Something was different about SOPHIE’s status, though. While other bankable pop producers – Pharrell, Timbaland, Diplo, Jack Antanoff – are undoubtedly brought on board for their name-recognition as much as their signature sound, SOPHIE is uniquely picked for her philosophy.
Let’s start with Charli. With the PC Music helmed ‘VROOM VROOM’ EP, the chameleon pop star transformed herself again. This time, Charli became a pop diva cypher. The choruses were condensed into brash mantras. The grating edges of her voice were underlined with autotune. She struck gold when repeating the experiment with her following mixtapes, ‘Number 1 Angel’ and ‘Pop 2’.
Sophie produced the highlights. ‘Out of My Head’ marries the plastic quality of ‘VROOM VROOM’ with lyrics that border on Real Human Emotions. PC Music leader A.G Cook might have been the executive producer, but it was SOPHIE’s hyper-real sheen that was felt heaviest on ‘Pop 2’ – even the project’s title feels like an bold declaration for the shape of the genre’s future.
Then there’s Vince Staples, whose ‘Big Fish Theory’ combined blunt rap realism with a twisted electronic pallet in a biting vision of hip-hop to come. Naturally, SOPHIE was called upon for one of the ugliest cuts, ‘Yeah Right’, featuring Kendrick Lamar. Characteristically, the beat sounds like it’s floating in a vacuum. Warped percussion and murky bass are the only things to grip onto.
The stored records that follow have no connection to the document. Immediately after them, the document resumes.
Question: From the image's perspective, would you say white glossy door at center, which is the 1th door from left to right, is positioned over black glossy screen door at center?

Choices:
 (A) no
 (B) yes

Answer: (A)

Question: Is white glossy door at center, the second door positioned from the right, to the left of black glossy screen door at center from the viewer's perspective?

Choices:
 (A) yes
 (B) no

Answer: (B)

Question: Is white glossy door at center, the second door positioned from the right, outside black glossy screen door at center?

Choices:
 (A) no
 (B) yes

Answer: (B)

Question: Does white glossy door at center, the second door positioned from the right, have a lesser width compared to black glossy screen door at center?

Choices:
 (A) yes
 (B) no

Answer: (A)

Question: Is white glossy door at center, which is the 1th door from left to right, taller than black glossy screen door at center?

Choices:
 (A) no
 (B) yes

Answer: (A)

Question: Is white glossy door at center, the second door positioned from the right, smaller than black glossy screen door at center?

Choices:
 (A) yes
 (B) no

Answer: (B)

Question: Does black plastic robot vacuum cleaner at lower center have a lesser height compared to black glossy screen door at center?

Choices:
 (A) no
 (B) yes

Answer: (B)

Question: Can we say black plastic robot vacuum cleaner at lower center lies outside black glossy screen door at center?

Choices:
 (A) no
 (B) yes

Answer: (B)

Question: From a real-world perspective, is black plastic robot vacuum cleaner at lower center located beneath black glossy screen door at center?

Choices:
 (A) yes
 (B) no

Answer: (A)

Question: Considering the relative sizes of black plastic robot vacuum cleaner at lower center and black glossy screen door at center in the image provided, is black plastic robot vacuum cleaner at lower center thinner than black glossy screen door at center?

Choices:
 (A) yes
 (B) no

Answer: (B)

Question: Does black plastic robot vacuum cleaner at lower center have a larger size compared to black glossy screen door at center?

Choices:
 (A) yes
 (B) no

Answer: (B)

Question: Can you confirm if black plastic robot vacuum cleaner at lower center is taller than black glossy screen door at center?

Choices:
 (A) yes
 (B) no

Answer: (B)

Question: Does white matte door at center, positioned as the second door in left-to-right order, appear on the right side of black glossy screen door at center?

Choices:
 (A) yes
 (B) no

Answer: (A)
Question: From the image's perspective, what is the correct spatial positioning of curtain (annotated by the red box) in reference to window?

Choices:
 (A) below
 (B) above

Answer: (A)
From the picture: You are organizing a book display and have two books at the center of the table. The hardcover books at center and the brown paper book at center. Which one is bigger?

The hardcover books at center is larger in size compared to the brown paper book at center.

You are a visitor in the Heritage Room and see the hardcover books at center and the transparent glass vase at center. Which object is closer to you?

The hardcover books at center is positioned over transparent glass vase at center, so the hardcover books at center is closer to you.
It’s the kind of instrumental that anyone could sound menacing on. Staples has always had an ear for beats, but SOPHIE allowed him to emphasise the darkness within the niche he’d carved out for himself.
Indie-pop outcasts Lets Eat Grandma had a lot to live up to after releasing an oddball gem of a debut. Every music video is filled with two kinds of comments: “THIS IS SOOO GOOD!”, and “PLEASE DON’T SELL OUT!”, sometimes written as one scrappy sentence. The duo released ‘I, Gemini’ in their teens. They’re not yet twenty as they prepare to release a follow-up. SOPHIE wasn’t the obvious collaborator, but halfway through their new single, the producer’s unmistakable presence takes over. The chorus explodes. “HOT PINK!” yell the duo, their bratty vocals fusing with the gurgling production. Rather than selling out, the band embrace pop and satirize its stereotypes simultaneously with SOPHIE’s help.
SOPHIE’s production has been used by her collaborators to signify their own artistic transformations, and Let’s Eat Grandma return at the time when SOPHIE is making her own. ‘It’s Okay to Cry’, her first solo work in two years, marks the first time she’s shown her face in a video, boldly broadcasting her transgender identity in the process. Musically, the song is unmistakably SOPHIE – aggressive, tongue-in-cheek, a little bit creepy. But there’s a fresh confidence to her vocal presence. While her collaborators obscured their human presence to fit her style, she might have found a way to transmit her own by working with them.